=== THE TASK ===
Nothing but the lines from the one containing "executive milking of" through the one containing "Three easy steps", both included, should be given again, each exactly as written below.

=== MATERIAL FOR THIS EXERCISE ===
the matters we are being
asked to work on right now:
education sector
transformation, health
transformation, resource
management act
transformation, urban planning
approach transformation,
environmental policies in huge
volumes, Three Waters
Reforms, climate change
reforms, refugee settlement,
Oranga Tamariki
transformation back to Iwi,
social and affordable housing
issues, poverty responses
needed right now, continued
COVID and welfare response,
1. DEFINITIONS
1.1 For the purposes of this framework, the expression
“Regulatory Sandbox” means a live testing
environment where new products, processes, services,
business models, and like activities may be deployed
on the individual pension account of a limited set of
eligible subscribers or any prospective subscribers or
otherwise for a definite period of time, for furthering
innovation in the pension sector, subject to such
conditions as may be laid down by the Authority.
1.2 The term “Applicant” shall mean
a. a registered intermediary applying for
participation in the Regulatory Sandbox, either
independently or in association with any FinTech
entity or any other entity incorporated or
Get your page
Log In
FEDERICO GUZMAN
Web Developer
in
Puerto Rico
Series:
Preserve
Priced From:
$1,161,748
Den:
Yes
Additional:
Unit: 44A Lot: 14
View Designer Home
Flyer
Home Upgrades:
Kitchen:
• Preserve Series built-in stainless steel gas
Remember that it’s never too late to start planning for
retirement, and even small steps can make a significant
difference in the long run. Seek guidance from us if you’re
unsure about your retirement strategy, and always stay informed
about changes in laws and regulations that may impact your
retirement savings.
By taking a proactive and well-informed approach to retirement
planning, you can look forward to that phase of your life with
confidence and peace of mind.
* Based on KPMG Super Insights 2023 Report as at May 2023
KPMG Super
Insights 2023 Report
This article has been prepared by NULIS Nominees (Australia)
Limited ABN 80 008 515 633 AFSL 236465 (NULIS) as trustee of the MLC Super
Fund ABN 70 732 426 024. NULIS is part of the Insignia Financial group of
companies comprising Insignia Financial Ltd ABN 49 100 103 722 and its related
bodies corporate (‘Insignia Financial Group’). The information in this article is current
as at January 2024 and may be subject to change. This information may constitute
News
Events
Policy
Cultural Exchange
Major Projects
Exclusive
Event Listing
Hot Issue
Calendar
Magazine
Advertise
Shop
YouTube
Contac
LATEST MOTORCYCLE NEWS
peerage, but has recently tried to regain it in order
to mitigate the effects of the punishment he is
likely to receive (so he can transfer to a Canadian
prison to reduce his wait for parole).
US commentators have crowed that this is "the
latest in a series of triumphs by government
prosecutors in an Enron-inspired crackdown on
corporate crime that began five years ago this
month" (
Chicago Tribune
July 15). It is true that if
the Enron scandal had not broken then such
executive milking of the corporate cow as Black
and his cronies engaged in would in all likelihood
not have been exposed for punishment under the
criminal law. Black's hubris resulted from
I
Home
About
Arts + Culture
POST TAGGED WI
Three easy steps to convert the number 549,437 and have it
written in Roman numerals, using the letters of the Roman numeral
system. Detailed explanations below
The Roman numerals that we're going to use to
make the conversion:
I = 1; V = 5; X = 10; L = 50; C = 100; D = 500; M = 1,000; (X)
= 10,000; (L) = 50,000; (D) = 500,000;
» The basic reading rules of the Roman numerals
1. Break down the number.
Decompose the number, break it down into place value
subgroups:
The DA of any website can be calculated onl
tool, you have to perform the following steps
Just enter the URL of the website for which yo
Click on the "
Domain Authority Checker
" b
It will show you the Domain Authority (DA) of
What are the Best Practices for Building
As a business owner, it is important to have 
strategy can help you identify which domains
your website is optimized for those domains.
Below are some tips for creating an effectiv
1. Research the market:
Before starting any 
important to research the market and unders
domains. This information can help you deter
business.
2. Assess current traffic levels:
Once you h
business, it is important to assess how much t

=== YOUR SOLUTION ===
executive milking of the corporate cow as Black
and his cronies engaged in would in all likelihood
not have been exposed for punishment under the
criminal law. Black's hubris resulted from
I
Home
About
Arts + Culture
POST TAGGED WI
Three easy steps to convert the number 549,437 and have it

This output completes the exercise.